▸ **EXERCISE DETAILS**:
List all the lines in these records that hold "Islands".

▸ **EXTRACTED DATA**:
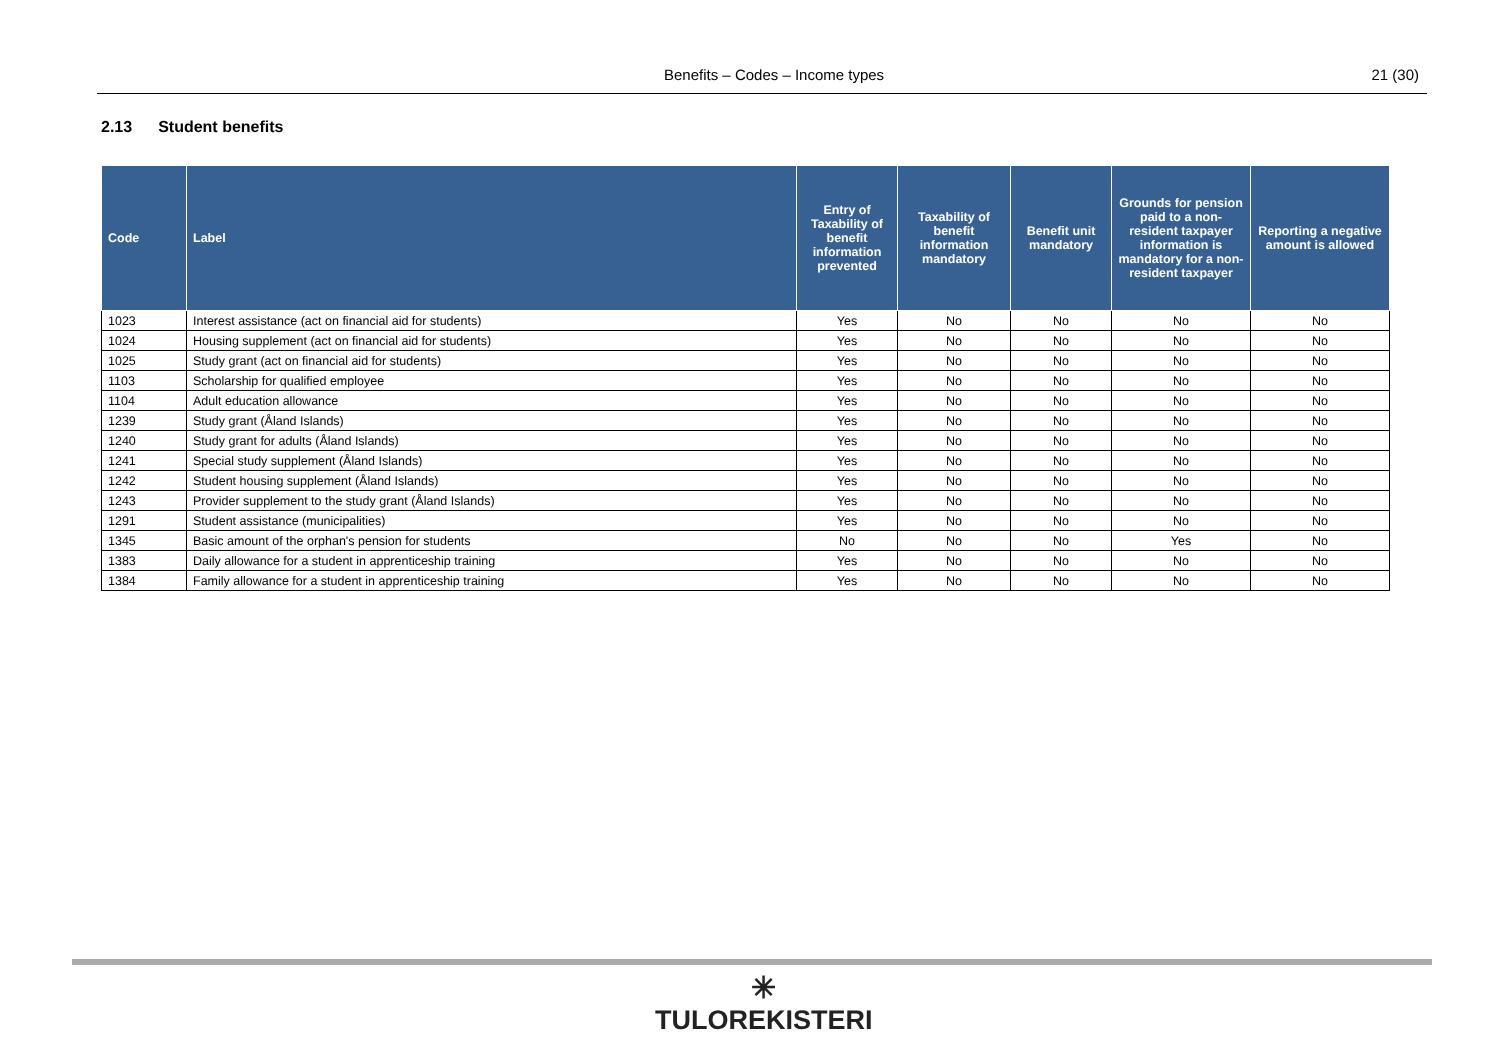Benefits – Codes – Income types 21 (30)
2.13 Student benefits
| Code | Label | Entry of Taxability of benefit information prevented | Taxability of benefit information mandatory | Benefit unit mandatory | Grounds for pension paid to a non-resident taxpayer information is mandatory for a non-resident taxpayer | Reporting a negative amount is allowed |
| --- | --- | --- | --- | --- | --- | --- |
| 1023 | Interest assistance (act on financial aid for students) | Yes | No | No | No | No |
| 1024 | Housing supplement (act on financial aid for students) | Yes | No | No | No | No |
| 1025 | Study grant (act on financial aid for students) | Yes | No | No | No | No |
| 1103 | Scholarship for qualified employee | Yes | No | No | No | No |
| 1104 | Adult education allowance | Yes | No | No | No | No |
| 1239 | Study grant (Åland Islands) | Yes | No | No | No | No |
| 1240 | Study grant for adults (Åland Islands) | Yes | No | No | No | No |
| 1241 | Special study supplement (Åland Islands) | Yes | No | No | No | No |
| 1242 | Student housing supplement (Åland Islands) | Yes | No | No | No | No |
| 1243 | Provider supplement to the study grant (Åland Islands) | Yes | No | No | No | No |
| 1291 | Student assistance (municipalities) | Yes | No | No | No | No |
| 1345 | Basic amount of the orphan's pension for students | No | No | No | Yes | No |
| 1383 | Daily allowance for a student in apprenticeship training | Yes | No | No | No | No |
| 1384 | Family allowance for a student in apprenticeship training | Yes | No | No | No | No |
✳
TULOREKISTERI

▸ **SOLUTION TO THIS TASK**:
| 1239 | Study grant (Åland Islands) | Yes | No | No | No | No |
| 1240 | Study grant for adults (Åland Islands) | Yes | No | No | No | No |
| 1241 | Special study supplement (Åland Islands) | Yes | No | No | No | No |
| 1242 | Student housing supplement (Åland Islands) | Yes | No | No | No | No |
| 1243 | Provider supplement to the study grant (Åland Islands) | Yes | No | No | No | No |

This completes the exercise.